Judging the Royals

Kansas City Star

Games » Texas Rangers

May25

Lee Judge

None

Gil Meche gave up a couple of home runs that were longer than a Leo Tolstoy novel. People on the Hall of Fame patio had to dodge one. I think they stopped traffic on I-70 every time Vladimir Guerrero came to bat, just to make sure no windshields got broken.

(By the way, anyone who has to pitch to Vlad Guerrero has my sympathy. The game was won on a double he lined off a pitch about a foot inside. I turned to Steve Palermo and said, “How do you pitch this guy, bounce it up there?” Steve said, “I’ve seen him hit that, too.”)

Even though the Texas Rangers put on a Fireworks Tuesday (four home runs off Meche that had more total yardage than Walter Payton), what caught my attention were a walk and an error.

Ron Polk’s system forces you to pay attention to the bases your team gives away. In the sixth, I told Steve Palermo it was amazing how often the walks and errors that scored were the margin of victory. Sure enough, a walk scored in front of the first Guerrero home run, and an E6 scored in front of the second…and the Royals lost by one.

Betancourt

In the fifth, Yuniesky Betancourt once again showed why people are so divided on him. He let a fairly routine ball roll up his arm and then, one batter later, made a spectacular leap and stabbed a line drive out of the air. It makes you wonder about focus. He’s shown he’s got the physical skill to make the plays he misses, so it makes you question the other parts of his game.

Five outstanding plays…

Five outstanding defensive plays is a record for the system, and I’ve been recording more of them lately. I don’t know if it’s catching (get it? That’s professional-grade humor), but the Royals are on a run of outstanding defensive plays.

Let’s break one down: Smoak is on second, Murphy singles to Willie Bloomquist in right. Willie charges the ball and gets off a good throw.

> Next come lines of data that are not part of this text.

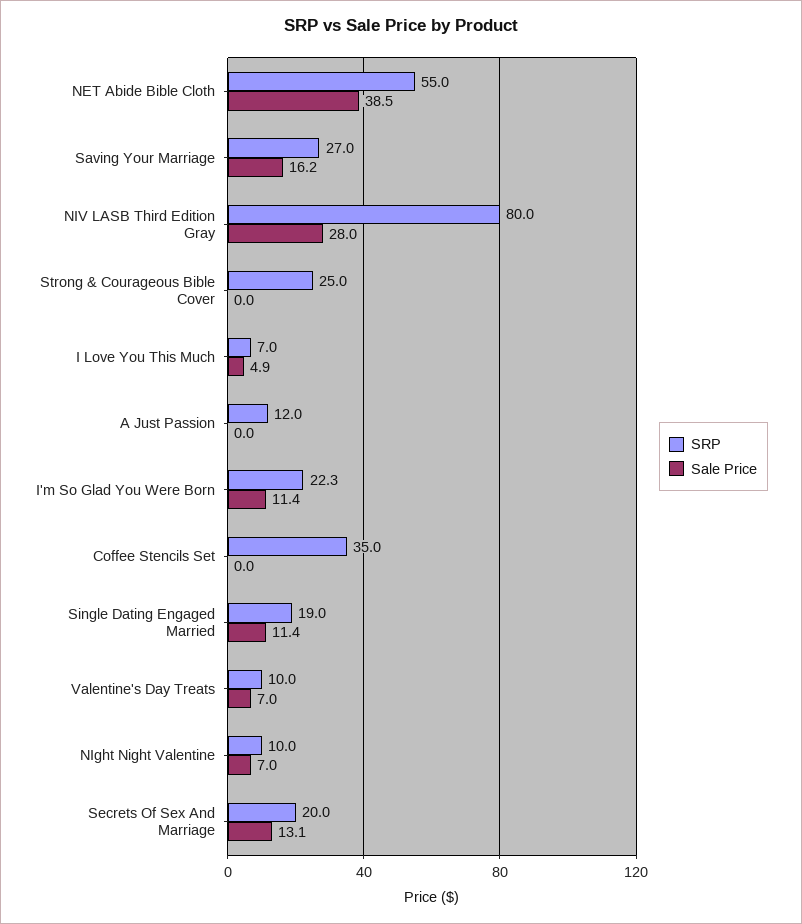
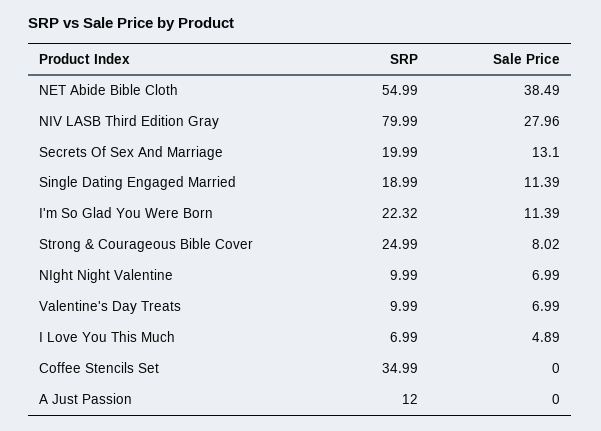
SRP, Saving Your Marriage: 27 -> none
Sale Price, Saving Your Marriage: 16.2 -> none
Sale Price, Strong & Courageous Bible Cover: 0 -> 8.02

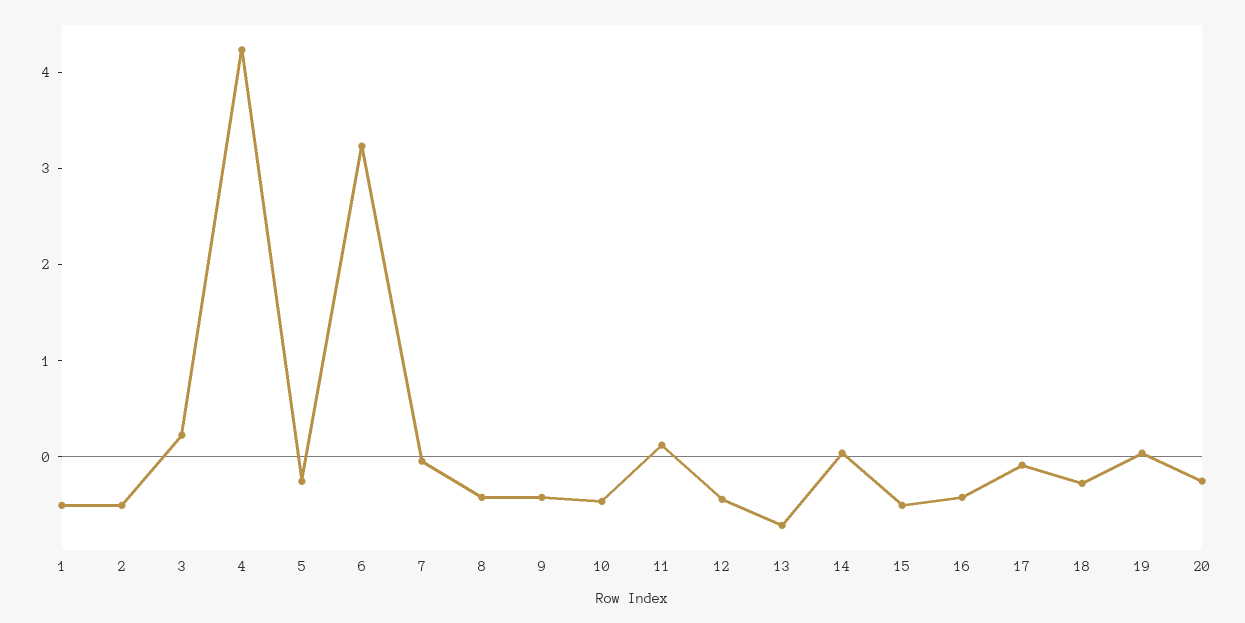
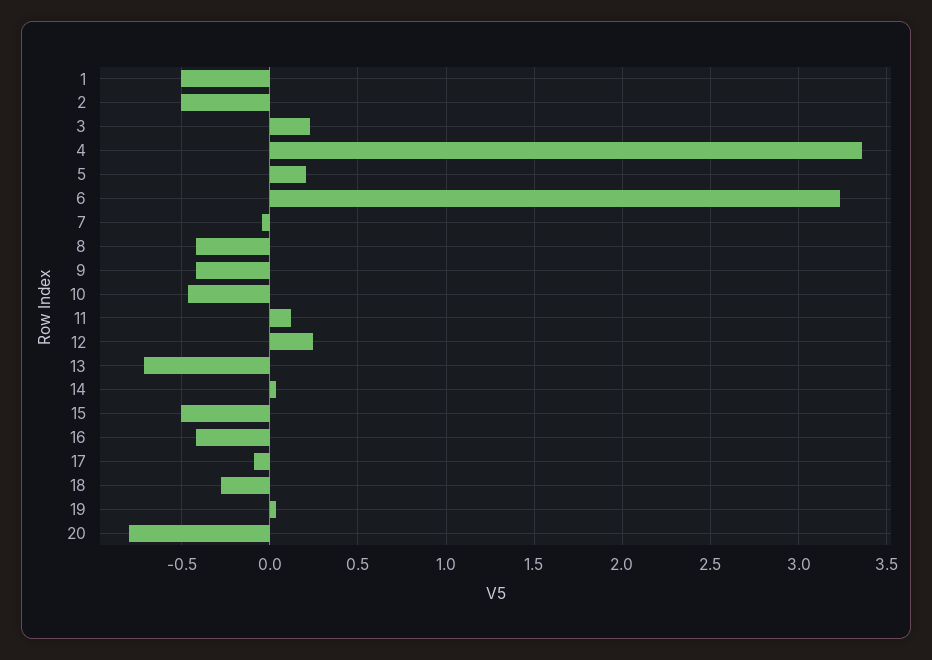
4: 4.2 -> 3.35
5: -0.2 -> 0.2
12: -0.4 -> 0.25
20: -0.2 -> -0.8

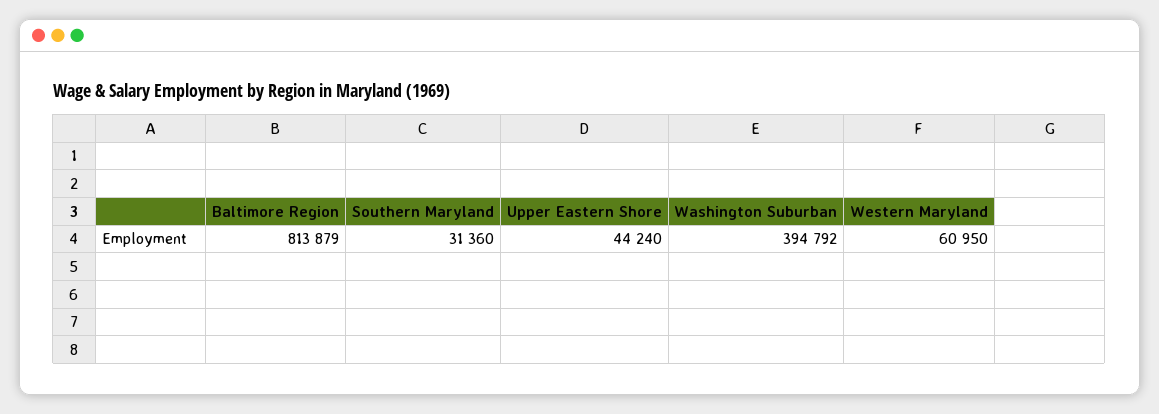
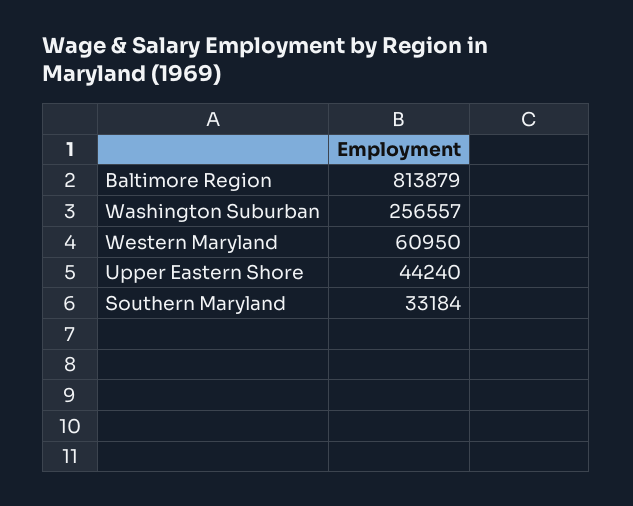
Southern Maryland: 31360 -> 33184
Washington Suburban: 394792 -> 256557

Jason Kendall is standing nonchalantly at home, like nothing much interesting is going to happen. This is a decoy. He told me earlier that when there’s going to be a play at the plate, he generally keeps his mask on. Some catchers like to toss it in the baseline just to give the runner one more thing to deal with, but Jason says you never know when you might need the protection, so his stays on.

Catchers generally put their left foot on the third baseline, with the toe pointed toward third. If the runner slides into the front of the leg, it’ll get knocked straight back and the shin guard will provide protection. If the catcher were to point his toe more toward the mound and the runner took out the leg from the side: no protection and a chance to have the ankle rolled and broken.

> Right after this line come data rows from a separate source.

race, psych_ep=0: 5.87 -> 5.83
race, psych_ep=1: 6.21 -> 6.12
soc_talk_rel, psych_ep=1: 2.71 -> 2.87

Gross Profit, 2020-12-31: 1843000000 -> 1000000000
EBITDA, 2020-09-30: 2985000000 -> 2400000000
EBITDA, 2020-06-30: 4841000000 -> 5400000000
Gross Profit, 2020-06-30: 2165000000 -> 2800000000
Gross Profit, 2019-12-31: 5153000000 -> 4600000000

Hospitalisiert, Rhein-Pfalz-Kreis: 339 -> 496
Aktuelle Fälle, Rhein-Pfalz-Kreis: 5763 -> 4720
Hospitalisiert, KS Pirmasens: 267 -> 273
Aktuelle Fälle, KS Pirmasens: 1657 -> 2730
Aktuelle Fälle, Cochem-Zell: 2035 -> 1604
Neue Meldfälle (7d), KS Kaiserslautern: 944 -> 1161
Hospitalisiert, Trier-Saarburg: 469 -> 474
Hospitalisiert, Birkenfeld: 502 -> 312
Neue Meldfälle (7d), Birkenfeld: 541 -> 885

Putting the foot on the line also splits the plate in half and sets up the play: the catcher is taking the front half and receiving the ball, the runner gets the back half and has a place to slide. The catcher tries to receive the ball, and then collapses back toward the back half and the runner. Jason does that perfectly and blocks Smoak off the plate, saving a run.

Hurdle humor…

“So they let you in here with that little paper press pass?” I haven’t seen Clint Hurdle in two years and this is how he greets me. (Real reporters have laminated plastic press passes; itinerant day workers get paper.)

Well, what should I expect from a guy who once told a 78-year-old fantasy camper he shouldn’t have bought a new glove because he’d never get it broken in? Baseball humor is brutally honest and personal, so naturally, I dig it.

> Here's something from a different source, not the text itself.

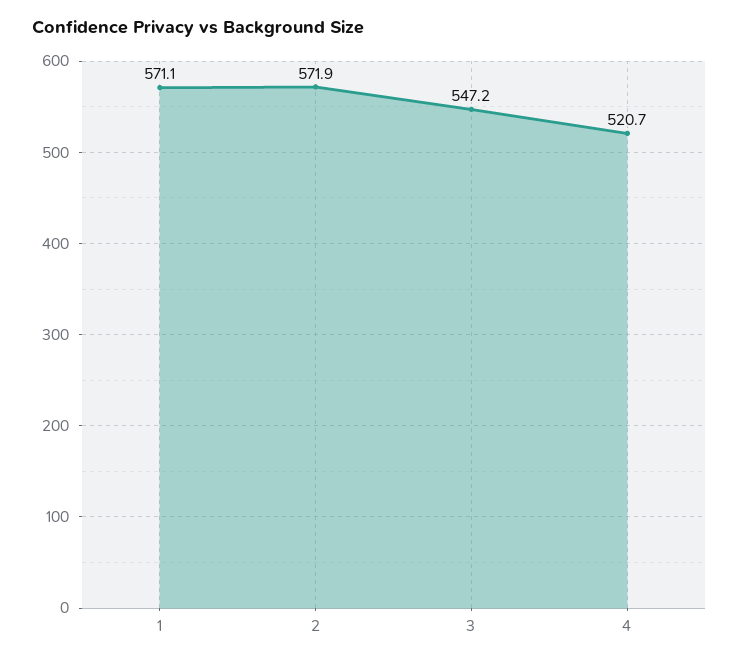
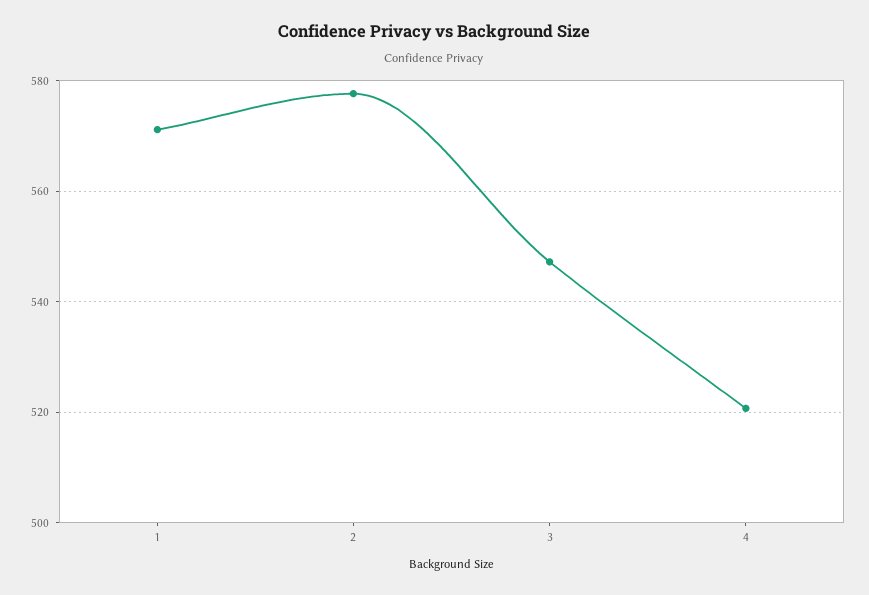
2: 571.9 -> 578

Once you get attacked like that, you have to decide how to respond: a return insult, blow for blow, Western style? As in, “That’s rich coming from a hitting coach who has managed to get Guerrero’s strike zone down to whatever area code he’s currently in.”

Or do you flow with your opponent’s force, use judo-humor, Eastern style? I went all David Carradine on him and used one of the best jiu-jitsu moves ever: whenever you get accused of something, admit to something worse. As in, “Have I been drinking? Whew, for a second there I was afraid you were going to ask me about the cocaine and hookers!”

(See? The drinking issue has magically disappeared.)

After I not only admitted that the best I could do was a paper media pass, but the regular reporters made me sit at a little table, like it was Thanksgiving and I was 9 years old, Clint gave up the attack. We caught up on each other’s activities and families, a warm and sentimental reunion…and then his hitters went out and put dents in the Hall of Fame, a sign in the visitor’s bullpen and I believe a ’93 Toyota Camry in one of the parking lots.